La non violence brise silences et dérange
Tableau sommaire du cadre politique dans lequel se situe ce récit. De Gaulle est revenu au pouvoir en 1958 à la suite d’une sorte de coup d’état, conséquence la gestion désastreuse de la guerre d’Algérie par le gouvernement socialiste de Guy Mollet.
La SFIO, ancêtre de notre PS, est déshonorée par le « silence » de son gouvernement (Guy Mollet) sur ces tortures, les destructions de villages, par la guerre contre l’Egypte coupable de nos malheurs avec le FLN algérien, par son appel désespéré au sauveur suprême De Gaulle. Honteuse, elle se tait
Le PCF a voté les pleins pouvoirs à Guy Mollet, considère que la classe ouvrière veut garder l’Algérie dans son empire colonial et n’est pas mure pour admettre son indépendance. Il est Encore totalement stalinien, et lié à l’URSS pour laquelle De Gaulle est un adversaire intéressant des Etats Unis à ménager.
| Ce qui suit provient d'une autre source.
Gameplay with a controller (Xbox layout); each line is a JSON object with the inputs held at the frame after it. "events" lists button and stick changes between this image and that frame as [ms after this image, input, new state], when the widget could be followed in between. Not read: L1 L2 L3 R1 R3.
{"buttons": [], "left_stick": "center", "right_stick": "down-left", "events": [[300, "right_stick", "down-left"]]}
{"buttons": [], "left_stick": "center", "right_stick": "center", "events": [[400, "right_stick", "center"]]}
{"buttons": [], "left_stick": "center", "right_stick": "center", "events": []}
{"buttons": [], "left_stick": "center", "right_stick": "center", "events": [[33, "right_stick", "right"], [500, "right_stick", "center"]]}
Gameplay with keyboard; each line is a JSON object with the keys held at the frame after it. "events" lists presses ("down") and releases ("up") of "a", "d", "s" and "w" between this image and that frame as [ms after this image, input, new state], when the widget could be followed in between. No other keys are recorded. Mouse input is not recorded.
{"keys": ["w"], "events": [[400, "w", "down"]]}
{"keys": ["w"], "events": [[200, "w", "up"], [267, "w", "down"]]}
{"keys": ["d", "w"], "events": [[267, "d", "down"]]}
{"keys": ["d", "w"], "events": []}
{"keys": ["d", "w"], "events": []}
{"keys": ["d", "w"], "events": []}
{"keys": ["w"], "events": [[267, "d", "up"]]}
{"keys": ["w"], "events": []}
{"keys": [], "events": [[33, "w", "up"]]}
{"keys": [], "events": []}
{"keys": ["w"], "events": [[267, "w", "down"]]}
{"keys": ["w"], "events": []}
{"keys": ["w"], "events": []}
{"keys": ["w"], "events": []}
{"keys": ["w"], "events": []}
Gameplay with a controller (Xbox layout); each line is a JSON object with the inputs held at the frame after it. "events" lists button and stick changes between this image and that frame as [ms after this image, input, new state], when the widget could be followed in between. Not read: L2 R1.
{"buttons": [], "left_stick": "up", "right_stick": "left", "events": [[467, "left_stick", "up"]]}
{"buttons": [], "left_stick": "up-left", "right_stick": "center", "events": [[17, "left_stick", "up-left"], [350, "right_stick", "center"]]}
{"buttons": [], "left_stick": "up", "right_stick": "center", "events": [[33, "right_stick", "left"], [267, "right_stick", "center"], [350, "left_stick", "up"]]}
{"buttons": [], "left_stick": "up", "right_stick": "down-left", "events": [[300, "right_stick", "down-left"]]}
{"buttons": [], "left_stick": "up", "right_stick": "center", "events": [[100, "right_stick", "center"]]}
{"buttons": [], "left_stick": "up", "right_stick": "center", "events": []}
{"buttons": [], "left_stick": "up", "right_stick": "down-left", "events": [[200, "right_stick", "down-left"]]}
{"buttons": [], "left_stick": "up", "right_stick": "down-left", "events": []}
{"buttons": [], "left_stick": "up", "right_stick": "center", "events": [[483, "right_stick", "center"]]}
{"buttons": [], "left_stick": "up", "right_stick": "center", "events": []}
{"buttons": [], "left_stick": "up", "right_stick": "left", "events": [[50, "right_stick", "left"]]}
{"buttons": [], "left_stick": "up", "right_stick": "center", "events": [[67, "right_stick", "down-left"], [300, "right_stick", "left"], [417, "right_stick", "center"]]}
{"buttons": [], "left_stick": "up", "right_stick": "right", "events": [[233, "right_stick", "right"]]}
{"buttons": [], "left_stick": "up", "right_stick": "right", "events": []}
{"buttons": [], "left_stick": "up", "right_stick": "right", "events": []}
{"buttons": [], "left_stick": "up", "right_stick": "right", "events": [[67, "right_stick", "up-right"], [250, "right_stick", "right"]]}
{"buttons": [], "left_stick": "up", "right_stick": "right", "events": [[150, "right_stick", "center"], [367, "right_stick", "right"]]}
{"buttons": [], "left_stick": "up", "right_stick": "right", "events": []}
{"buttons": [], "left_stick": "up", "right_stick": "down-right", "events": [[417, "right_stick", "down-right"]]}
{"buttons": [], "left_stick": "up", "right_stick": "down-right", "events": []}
Donc,en dehors de quelques précurseurs, il se tait
De Gaulle tergiverse encore, multiplie les déclarations contradictoires
Le PSU né de la fusion d’anciens socialistes, d’anciens communistes, de chrétiens presque tous ouvriers, d’une poignée de trotskistes, d’intellectuels regroupés autour de France Observateur crie dans le silence général « Et l’Algérie ? ».Il organisera les premières manifestations non autorisées, bien avant celle dramatique du métro Charonne avec ses 8 morts
Le MAN (mouvement pour une alternative non violente) a brisé une première fois le silence de la grande presse en réunissant environ 3000 personnes sur l’esplanade du Château de Vincennes pour un sit-in non violent
Je décide de participer à leur prochaine action en bas des Champs Elysées à 18 h. Je fais comme les autres et je m’assois par terre en brandissant un carton « non aux tortures » ou « paix avec l’Algérie ». La police a tiré les leçons ce Vincennes et voulant éviter la présence d’une foule importante embarque dans ses cars les manifestants au fur et à mesure de leur arrivée. La consigne est de ne pas résister et de se laisser traîner. Le silence, la dignité, la non-résistance mettent les policiers dans une rage froide ; ils cassent les lunettes d’une vielle dame, déchirent la soutane d’un prêtre (ils portaient encore soutane). Sur le bord du trottoir une bande de fachos nous insultent, nous traitent de pédés et menacent de nous casser la gueule. Je me demande jusqu’où nous pourrons pousser la non-violence Mais ils n’ont pas osé le faire, malgré la solidarité de la police. Quelle belle preuve de la force morale de la non-violence !!!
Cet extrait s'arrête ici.